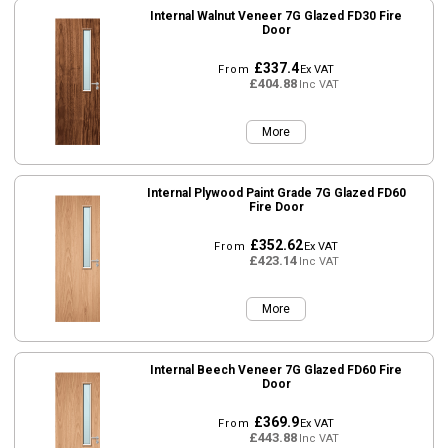
Internal Walnut Veneer 7G Glazed FD30 Fire
Door
£337.4
From
Ex VAT
£404.88
Inc VAT
More
Internal Plywood Paint Grade 7G Glazed FD60
Fire Door
£352.62
From
Ex VAT
£423.14
Inc VAT
More
Internal Beech Veneer 7G Glazed FD60 Fire
Door
£369.9
From
Ex VAT
£443.88
Inc VAT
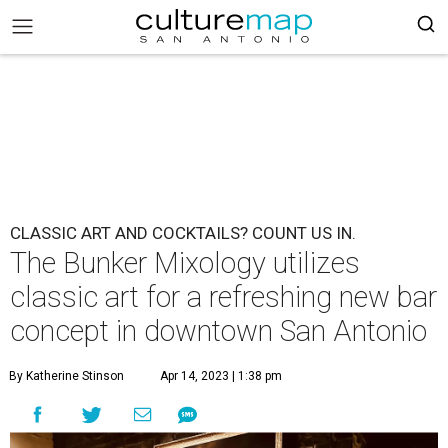
CLASSIC ART AND COCKTAILS? COUNT US IN.
The Bunker Mixology utilizes
classic art for a refreshing new bar
concept in downtown San Antonio
By Katherine Stinson
Apr 14, 2023 | 1:38 pm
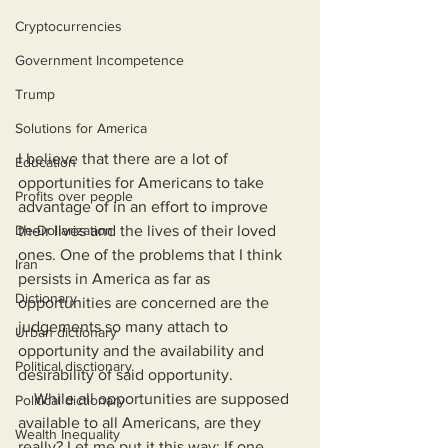
Cryptocurrencies
Government Incompetence
Trump
Solutions for America
I believe that there are a lot of 
Education
opportunities for Americans to take 
Profits over people
advantage of in an effort to improve 
their lives and the lives of their loved 
De-Dollarization
ones. One of the problems that I think 
Iran
persists in America as far as 
Dictionary
opportunities are concerned are the 
judgements so many attach to 
Urban dictionary
opportunity and the availability and 
Political disctionary
desirability of said opportunity.
    While all opportunities are supposed 
Political dictionary
available to all Americans, are they 
Wealth Inequality
really? Let me put it this way: If one 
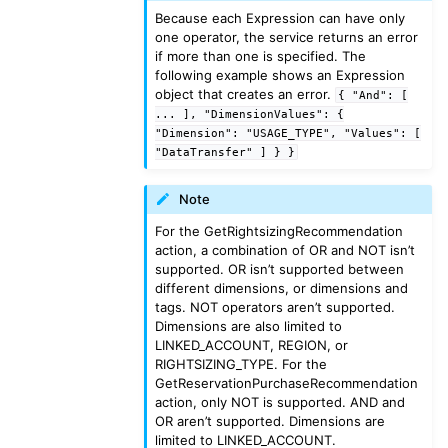
Because each Expression can have only
ggle navigation of sns
one operator, the service returns an error
if more than one is specified. The
ggle navigation of sqs
following example shows an Expression
ggle navigation of wafv2
object that creates an error.
{
"And":
[
...
],
"DimensionValues":
{
"Dimension":
"USAGE_TYPE",
"Values":
[
"DataTransfer"
]
}
}
Note
For the GetRightsizingRecommendation
action, a combination of OR and NOT isn’t
supported. OR isn’t supported between
different dimensions, or dimensions and
tags. NOT operators aren’t supported.
Dimensions are also limited to
LINKED_ACCOUNT, REGION, or
RIGHTSIZING_TYPE. For the
GetReservationPurchaseRecommendation
action, only NOT is supported. AND and
OR aren’t supported. Dimensions are
limited to LINKED_ACCOUNT.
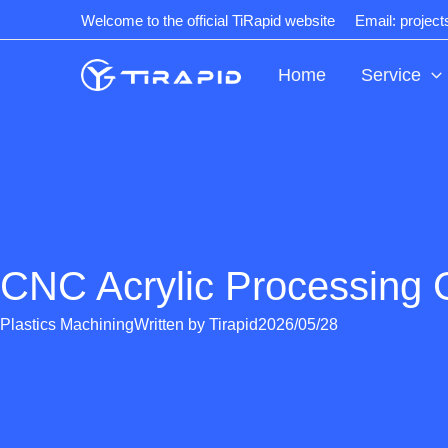
Skip
Welcome to the official TiRapid website
Email: projec
to
content
Home
Service
CNC Acrylic Processing 
Plastics Machining
Written by
Tirapid
2026/05/28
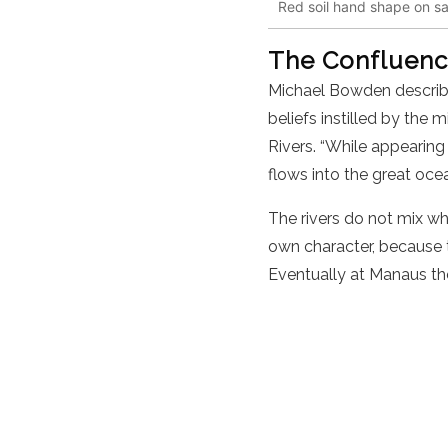
Red soil hand shape on san
The Confluence
Michael Bowden describe
beliefs instilled by th
Rivers. “While appearing
flows into the great ocea
The rivers do not mix whe
own character, because t
Eventually at Manaus th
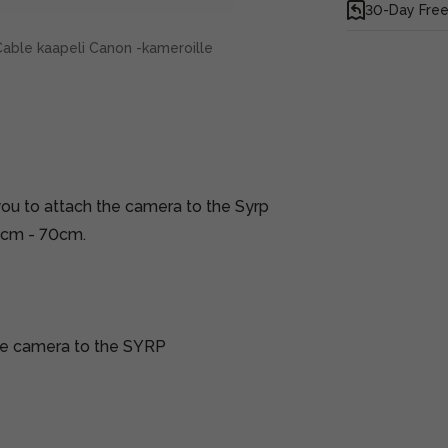
30-Day Free
Cable kaapeli Canon -kameroille
you to attach the camera to the Syrp
0cm - 70cm.
ble camera to the SYRP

....

Exercise goal:
Rewrite the text of all the data above, substituting "Excl. VAT" for every "Ex VAT" and leaving everything else as it is. Leave the pictures out of your answer.

Response box:
Internal Walnut Veneer 7G Glazed FD30 Fire
Door
£337.4
From
Excl. VAT
£404.88
Inc VAT
More
Internal Plywood Paint Grade 7G Glazed FD60
Fire Door
£352.62
From
Excl. VAT
£423.14
Inc VAT
More
Internal Beech Veneer 7G Glazed FD60 Fire
Door
£369.9
From
Excl. VAT
£443.88
Inc VAT
CLASSIC ART AND COCKTAILS? COUNT US IN.
The Bunker Mixology utilizes
classic art for a refreshing new bar
concept in downtown San Antonio
By Katherine Stinson
Apr 14, 2023 | 1:38 pm
Cryptocurrencies
Government Incompetence
Trump
Solutions for America
I believe that there are a lot of 
Education
opportunities for Americans to take 
Profits over people
advantage of in an effort to improve 
their lives and the lives of their loved 
De-Dollarization
ones. One of the problems that I think 
Iran
persists in America as far as 
Dictionary
opportunities are concerned are the 
judgements so many attach to 
Urban dictionary
opportunity and the availability and 
Political disctionary
desirability of said opportunity.
    While all opportunities are supposed 
Political dictionary
available to all Americans, are they 
Wealth Inequality
really? Let me put it this way: If one 
Because each Expression can have only
ggle navigation of sns
one operator, the service returns an error
if more than one is specified. The
ggle navigation of sqs
following example shows an Expression
ggle navigation of wafv2
object that creates an error.
{
"And":
[
...
],
"DimensionValues":
{
"Dimension":
"USAGE_TYPE",
"Values":
[
"DataTransfer"
]
}
}
Note
For the GetRightsizingRecommendation
action, a combination of OR and NOT isn’t
supported. OR isn’t supported between
different dimensions, or dimensions and
tags. NOT operators aren’t supported.
Dimensions are also limited to
LINKED_ACCOUNT, REGION, or
RIGHTSIZING_TYPE. For the
GetReservationPurchaseRecommendation
action, only NOT is supported. AND and
OR aren’t supported. Dimensions are
limited to LINKED_ACCOUNT.
Skip
Welcome to the official TiRapid website
Email: projec
to
content
Home
Service
CNC Acrylic Processing 
Plastics Machining
Written by
Tirapid
2026/05/28
Red soil hand shape on san
The Confluence
Michael Bowden describe
beliefs instilled by th
Rivers. “While appearing
flows into the great ocea
The rivers do not mix whe
own character, because t
Eventually at Manaus th
30-Day Free
Cable kaapeli Canon -kameroille
you to attach the camera to the Syrp
0cm - 70cm.
ble camera to the SYRP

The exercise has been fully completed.